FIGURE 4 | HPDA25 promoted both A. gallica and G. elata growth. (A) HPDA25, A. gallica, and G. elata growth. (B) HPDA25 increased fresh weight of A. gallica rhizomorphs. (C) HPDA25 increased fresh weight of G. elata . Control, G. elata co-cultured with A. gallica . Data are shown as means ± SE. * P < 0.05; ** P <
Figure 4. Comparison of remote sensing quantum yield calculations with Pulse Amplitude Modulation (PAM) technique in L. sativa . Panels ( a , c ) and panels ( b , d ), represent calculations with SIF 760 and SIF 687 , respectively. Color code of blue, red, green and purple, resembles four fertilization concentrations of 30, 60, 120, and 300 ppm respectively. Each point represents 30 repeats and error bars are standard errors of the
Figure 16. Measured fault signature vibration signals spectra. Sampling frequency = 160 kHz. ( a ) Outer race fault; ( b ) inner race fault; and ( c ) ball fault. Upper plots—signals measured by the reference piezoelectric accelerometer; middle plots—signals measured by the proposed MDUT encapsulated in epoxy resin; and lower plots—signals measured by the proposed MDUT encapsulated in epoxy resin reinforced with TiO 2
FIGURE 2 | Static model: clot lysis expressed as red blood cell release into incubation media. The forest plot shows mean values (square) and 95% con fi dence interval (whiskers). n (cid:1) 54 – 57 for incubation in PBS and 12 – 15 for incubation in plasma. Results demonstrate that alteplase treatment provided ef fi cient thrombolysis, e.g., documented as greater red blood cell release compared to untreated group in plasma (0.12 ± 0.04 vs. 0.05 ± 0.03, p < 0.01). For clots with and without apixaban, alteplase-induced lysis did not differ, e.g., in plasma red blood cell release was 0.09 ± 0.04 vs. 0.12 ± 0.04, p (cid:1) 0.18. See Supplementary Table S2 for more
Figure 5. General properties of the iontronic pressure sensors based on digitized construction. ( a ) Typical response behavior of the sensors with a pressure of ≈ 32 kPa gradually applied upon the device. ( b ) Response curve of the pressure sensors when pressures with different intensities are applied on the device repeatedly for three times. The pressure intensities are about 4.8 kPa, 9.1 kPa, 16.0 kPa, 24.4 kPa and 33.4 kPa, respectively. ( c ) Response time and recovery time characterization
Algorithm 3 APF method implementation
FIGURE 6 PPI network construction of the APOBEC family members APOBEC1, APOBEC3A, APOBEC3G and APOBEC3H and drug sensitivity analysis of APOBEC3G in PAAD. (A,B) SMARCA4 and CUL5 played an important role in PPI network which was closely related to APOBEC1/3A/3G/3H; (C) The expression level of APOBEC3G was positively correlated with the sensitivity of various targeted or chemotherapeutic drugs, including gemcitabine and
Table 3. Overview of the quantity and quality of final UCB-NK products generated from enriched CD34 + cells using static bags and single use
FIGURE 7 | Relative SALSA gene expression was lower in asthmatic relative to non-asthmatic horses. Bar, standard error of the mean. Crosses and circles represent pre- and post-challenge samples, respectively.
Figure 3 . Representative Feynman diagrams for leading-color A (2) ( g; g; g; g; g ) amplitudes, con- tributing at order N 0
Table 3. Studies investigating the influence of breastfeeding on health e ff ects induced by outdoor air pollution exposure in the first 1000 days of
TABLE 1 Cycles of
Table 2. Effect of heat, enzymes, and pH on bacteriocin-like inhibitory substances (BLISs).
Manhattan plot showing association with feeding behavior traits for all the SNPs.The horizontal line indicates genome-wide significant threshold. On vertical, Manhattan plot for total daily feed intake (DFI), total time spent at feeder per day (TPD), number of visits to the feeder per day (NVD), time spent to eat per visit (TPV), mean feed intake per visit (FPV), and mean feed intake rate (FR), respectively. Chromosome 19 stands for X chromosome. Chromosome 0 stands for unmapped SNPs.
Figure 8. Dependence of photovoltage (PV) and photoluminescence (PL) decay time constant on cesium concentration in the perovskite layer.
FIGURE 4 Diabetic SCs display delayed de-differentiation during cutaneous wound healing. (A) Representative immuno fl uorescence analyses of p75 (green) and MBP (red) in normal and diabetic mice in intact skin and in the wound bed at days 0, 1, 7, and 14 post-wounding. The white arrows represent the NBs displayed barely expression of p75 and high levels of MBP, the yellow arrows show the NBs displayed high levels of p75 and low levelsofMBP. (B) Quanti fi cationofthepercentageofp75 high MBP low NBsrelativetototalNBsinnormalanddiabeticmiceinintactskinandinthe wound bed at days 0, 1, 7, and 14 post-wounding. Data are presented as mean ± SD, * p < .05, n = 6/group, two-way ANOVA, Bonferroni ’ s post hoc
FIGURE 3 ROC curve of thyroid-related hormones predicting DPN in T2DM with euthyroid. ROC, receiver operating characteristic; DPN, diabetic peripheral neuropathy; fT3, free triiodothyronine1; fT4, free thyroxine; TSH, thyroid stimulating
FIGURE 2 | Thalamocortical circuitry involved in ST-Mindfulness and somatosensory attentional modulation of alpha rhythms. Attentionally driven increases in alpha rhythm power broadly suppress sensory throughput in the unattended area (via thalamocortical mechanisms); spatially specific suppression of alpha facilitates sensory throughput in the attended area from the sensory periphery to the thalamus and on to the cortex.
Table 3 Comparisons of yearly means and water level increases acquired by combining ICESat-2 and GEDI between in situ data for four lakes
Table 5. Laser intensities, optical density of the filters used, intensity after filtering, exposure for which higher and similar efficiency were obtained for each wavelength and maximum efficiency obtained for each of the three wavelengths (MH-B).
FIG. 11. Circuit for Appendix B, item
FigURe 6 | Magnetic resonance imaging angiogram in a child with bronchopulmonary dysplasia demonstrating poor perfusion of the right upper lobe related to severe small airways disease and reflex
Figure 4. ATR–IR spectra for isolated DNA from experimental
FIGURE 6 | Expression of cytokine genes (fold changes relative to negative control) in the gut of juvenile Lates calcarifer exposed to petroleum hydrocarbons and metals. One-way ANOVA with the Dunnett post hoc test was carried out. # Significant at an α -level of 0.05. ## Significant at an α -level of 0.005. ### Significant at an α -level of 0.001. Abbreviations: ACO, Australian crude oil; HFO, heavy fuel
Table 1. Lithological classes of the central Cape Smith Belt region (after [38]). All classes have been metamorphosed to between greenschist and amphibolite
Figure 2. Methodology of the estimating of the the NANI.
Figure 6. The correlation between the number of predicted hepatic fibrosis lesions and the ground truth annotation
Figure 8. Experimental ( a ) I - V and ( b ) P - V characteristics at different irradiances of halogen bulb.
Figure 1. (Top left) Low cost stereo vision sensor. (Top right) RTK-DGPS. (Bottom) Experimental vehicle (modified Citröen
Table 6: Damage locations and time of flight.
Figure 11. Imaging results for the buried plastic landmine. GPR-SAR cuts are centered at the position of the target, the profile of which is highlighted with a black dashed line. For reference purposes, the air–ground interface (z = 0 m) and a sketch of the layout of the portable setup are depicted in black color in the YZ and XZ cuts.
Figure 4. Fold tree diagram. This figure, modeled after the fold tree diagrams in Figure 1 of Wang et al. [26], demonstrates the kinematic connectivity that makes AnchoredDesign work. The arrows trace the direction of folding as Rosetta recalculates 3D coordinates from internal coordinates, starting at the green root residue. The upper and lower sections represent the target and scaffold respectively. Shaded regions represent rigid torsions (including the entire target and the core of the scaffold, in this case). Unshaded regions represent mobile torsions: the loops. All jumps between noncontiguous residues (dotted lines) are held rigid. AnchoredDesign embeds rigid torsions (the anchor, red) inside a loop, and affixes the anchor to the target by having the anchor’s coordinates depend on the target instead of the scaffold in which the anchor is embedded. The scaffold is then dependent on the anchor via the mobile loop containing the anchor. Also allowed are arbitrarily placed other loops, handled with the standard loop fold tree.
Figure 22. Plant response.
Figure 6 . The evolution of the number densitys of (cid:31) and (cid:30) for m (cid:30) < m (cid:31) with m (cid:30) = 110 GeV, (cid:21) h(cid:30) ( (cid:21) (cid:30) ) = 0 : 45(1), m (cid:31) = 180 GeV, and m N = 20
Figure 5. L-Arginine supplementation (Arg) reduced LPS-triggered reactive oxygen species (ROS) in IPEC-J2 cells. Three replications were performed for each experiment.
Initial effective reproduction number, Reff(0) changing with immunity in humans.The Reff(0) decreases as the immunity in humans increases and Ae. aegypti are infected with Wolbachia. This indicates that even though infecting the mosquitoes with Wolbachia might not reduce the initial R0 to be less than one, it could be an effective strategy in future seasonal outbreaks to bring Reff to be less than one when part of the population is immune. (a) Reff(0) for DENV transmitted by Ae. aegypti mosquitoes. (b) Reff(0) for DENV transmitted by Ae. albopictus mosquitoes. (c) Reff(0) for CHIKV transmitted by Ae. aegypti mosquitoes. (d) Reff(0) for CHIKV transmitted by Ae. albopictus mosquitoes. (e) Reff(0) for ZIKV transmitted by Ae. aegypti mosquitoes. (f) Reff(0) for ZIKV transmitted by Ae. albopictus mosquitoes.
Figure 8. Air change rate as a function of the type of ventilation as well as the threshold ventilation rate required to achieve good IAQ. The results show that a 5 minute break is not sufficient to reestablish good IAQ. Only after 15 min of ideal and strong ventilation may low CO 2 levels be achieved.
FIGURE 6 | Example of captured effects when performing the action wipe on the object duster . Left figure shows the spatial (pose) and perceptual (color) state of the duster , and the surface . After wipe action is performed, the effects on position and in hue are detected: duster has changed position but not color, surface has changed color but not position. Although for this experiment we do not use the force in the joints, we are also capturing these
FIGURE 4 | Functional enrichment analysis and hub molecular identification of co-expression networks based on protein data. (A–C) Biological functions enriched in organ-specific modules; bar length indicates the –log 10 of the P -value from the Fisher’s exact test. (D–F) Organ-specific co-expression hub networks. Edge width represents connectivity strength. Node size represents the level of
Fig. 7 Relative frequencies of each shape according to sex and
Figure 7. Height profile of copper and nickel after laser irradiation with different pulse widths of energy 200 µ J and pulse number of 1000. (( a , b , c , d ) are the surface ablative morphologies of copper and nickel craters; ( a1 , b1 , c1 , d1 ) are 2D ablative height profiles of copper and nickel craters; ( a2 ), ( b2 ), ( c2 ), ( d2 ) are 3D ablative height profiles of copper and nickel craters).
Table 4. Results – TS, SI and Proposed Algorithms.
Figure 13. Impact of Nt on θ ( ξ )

========

Exercise
Report how many lines in the listing above hold the string "days", giving the number and no other words.

The completed task
2